Could you give the items below again with every "pose" swapped for "view" and nothing else changed?

******************************

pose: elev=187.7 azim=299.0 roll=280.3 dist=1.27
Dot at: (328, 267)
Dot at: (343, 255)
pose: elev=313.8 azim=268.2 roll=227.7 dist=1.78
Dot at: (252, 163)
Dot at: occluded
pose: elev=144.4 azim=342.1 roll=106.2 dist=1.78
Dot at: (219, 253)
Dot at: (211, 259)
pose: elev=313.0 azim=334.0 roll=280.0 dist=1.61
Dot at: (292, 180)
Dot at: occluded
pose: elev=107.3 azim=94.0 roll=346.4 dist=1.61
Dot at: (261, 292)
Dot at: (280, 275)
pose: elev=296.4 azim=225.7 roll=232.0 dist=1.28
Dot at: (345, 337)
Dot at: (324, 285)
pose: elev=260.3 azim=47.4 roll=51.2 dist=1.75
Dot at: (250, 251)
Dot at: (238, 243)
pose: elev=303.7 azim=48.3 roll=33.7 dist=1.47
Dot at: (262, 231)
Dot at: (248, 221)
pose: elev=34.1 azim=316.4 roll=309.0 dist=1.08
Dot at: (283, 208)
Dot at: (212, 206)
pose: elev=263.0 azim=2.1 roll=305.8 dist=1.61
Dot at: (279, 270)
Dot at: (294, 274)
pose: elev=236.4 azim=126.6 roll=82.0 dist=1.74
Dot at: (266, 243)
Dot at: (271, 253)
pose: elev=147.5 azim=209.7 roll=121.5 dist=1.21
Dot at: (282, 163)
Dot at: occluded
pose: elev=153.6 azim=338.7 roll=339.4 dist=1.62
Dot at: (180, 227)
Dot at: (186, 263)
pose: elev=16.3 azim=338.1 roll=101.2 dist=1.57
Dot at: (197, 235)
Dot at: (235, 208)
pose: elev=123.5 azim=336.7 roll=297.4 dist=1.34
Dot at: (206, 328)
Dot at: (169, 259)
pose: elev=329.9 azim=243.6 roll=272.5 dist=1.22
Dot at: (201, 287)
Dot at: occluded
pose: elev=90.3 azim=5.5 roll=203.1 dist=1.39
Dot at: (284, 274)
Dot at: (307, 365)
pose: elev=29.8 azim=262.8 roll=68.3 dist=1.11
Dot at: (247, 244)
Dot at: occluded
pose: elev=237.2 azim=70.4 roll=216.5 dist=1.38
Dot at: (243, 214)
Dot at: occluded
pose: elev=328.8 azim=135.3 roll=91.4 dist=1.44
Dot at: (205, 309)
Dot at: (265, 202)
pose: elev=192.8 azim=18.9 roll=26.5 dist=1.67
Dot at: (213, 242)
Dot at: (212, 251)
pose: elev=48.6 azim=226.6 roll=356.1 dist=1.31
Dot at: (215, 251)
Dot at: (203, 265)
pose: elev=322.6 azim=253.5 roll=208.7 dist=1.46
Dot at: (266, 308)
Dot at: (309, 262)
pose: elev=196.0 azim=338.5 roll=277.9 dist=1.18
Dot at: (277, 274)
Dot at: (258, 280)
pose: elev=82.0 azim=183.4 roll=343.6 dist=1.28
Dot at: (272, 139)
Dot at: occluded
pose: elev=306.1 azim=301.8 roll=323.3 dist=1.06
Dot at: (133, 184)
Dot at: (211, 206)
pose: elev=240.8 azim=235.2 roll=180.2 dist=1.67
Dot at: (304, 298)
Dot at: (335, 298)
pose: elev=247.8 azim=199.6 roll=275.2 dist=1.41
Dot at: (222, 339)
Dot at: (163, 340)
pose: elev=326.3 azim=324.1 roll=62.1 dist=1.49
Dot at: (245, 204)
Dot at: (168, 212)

******************************

▶ **SOLUTION TO THE EXERCISE**:
view: elev=187.7 azim=299.0 roll=280.3 dist=1.27
Dot at: (328, 267)
Dot at: (343, 255)
view: elev=313.8 azim=268.2 roll=227.7 dist=1.78
Dot at: (252, 163)
Dot at: occluded
view: elev=144.4 azim=342.1 roll=106.2 dist=1.78
Dot at: (219, 253)
Dot at: (211, 259)
view: elev=313.0 azim=334.0 roll=280.0 dist=1.61
Dot at: (292, 180)
Dot at: occluded
view: elev=107.3 azim=94.0 roll=346.4 dist=1.61
Dot at: (261, 292)
Dot at: (280, 275)
view: elev=296.4 azim=225.7 roll=232.0 dist=1.28
Dot at: (345, 337)
Dot at: (324, 285)
view: elev=260.3 azim=47.4 roll=51.2 dist=1.75
Dot at: (250, 251)
Dot at: (238, 243)
view: elev=303.7 azim=48.3 roll=33.7 dist=1.47
Dot at: (262, 231)
Dot at: (248, 221)
view: elev=34.1 azim=316.4 roll=309.0 dist=1.08
Dot at: (283, 208)
Dot at: (212, 206)
view: elev=263.0 azim=2.1 roll=305.8 dist=1.61
Dot at: (279, 270)
Dot at: (294, 274)
view: elev=236.4 azim=126.6 roll=82.0 dist=1.74
Dot at: (266, 243)
Dot at: (271, 253)
view: elev=147.5 azim=209.7 roll=121.5 dist=1.21
Dot at: (282, 163)
Dot at: occluded
view: elev=153.6 azim=338.7 roll=339.4 dist=1.62
Dot at: (180, 227)
Dot at: (186, 263)
view: elev=16.3 azim=338.1 roll=101.2 dist=1.57
Dot at: (197, 235)
Dot at: (235, 208)
view: elev=123.5 azim=336.7 roll=297.4 dist=1.34
Dot at: (206, 328)
Dot at: (169, 259)
view: elev=329.9 azim=243.6 roll=272.5 dist=1.22
Dot at: (201, 287)
Dot at: occluded
view: elev=90.3 azim=5.5 roll=203.1 dist=1.39
Dot at: (284, 274)
Dot at: (307, 365)
view: elev=29.8 azim=262.8 roll=68.3 dist=1.11
Dot at: (247, 244)
Dot at: occluded
view: elev=237.2 azim=70.4 roll=216.5 dist=1.38
Dot at: (243, 214)
Dot at: occluded
view: elev=328.8 azim=135.3 roll=91.4 dist=1.44
Dot at: (205, 309)
Dot at: (265, 202)
view: elev=192.8 azim=18.9 roll=26.5 dist=1.67
Dot at: (213, 242)
Dot at: (212, 251)
view: elev=48.6 azim=226.6 roll=356.1 dist=1.31
Dot at: (215, 251)
Dot at: (203, 265)
view: elev=322.6 azim=253.5 roll=208.7 dist=1.46
Dot at: (266, 308)
Dot at: (309, 262)
view: elev=196.0 azim=338.5 roll=277.9 dist=1.18
Dot at: (277, 274)
Dot at: (258, 280)
view: elev=82.0 azim=183.4 roll=343.6 dist=1.28
Dot at: (272, 139)
Dot at: occluded
view: elev=306.1 azim=301.8 roll=323.3 dist=1.06
Dot at: (133, 184)
Dot at: (211, 206)
view: elev=240.8 azim=235.2 roll=180.2 dist=1.67
Dot at: (304, 298)
Dot at: (335, 298)
view: elev=247.8 azim=199.6 roll=275.2 dist=1.41
Dot at: (222, 339)
Dot at: (163, 340)
view: elev=326.3 azim=324.1 roll=62.1 dist=1.49
Dot at: (245, 204)
Dot at: (168, 212)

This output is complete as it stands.